During my time of active involvement, I was able to talk with and write about many great people in the sport.  I am pleased to say my time – albeit as a part time journalist/photographer – found me watching the emergence of some incredibly talented drivers and teams.  People like Andy Lally, Spencer Pumpelly, Mike Borkowski, Guy Cosmo, Mark Wilkins, Jeff Segal and more were just making a name for themselves and I was there to talk with them early in their careers and write about their desires and ambitions to succeed in the sport.

It was also during this time that I found a great friend in Dennis Spencer. He and I would spend a lot of time talking in the paddock about almost anything. He was a great man who seemed – to me, anyway – to have no sense of what fear can do to a mind.  He was smart, intelligent, brave and a man with a big heart.  His sense of humor and his ability to mentor others were remarkable traits that I admired greatly. When he passed the sport lost a magnificent competitor and I lost a good friend.

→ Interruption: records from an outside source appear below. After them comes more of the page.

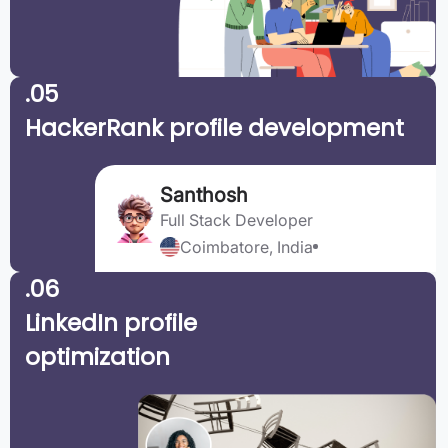
.05
HackerRank profile development
Santhosh
Full Stack Developer
Coimbatore, India
.06
LinkedIn profile
optimization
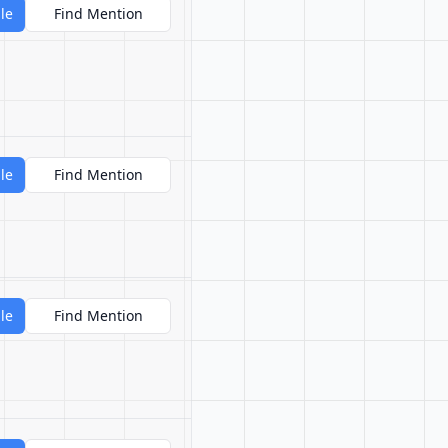
le
Find Mention
le
Find Mention
le
Find Mention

Dissipating brain cells have led to gaps in memory over all that I enjoyed about the sport. In no particular order I do remember covering the NASAMAX team at Sebring; doing the race reports and press releases for Stevenson Motorsports for a little over seven years; covering the Red Bull Racing team at Daytona and, I think, Sebring;  Meeting and reporting on George Robinson’s 74 Ranch team when Jack Baldwin had the lead driving role; Sharing hotel rooms and rides with Janos Wimpffen and later, Lyndon Fox;  Sharing space at a private home in Sebring with several fellow enthusiasts;  Having a hotel or two on the beach at Daytona;  Staying in less than stellar accommodations for Sebring; Flight delays; Losing my dailysportscar jacket at the airport;  Staring down a pig/boar late at night on the way back to Sebring;  Dropping my camera bag into the only puddle within 50 feet of me at Watkins Glen.

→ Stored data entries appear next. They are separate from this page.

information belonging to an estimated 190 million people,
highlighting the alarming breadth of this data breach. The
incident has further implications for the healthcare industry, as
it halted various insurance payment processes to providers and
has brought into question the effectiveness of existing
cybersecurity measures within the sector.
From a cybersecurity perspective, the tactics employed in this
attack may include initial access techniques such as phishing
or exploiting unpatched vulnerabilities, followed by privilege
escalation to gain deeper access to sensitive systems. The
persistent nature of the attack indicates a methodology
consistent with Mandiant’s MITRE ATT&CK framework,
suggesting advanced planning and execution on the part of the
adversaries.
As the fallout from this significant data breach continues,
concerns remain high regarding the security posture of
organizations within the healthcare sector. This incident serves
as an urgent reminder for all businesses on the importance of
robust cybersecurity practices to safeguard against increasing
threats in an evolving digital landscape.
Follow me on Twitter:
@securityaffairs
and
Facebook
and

Yes, it’s been a fun ride and I feel so very fortunate to have been there during what many folks consider a golden age of sports car racing.  Today, I find myself more attracted to Vintage Racing and seeing some of the cars of the past – both recent and ancient – doing what they were built to do.

Yes, 1995 was a seminal year for this journalist/photographer. But, I wonder if you can guess what my interests today include outside of racing?  Can you say, “Batter up!”?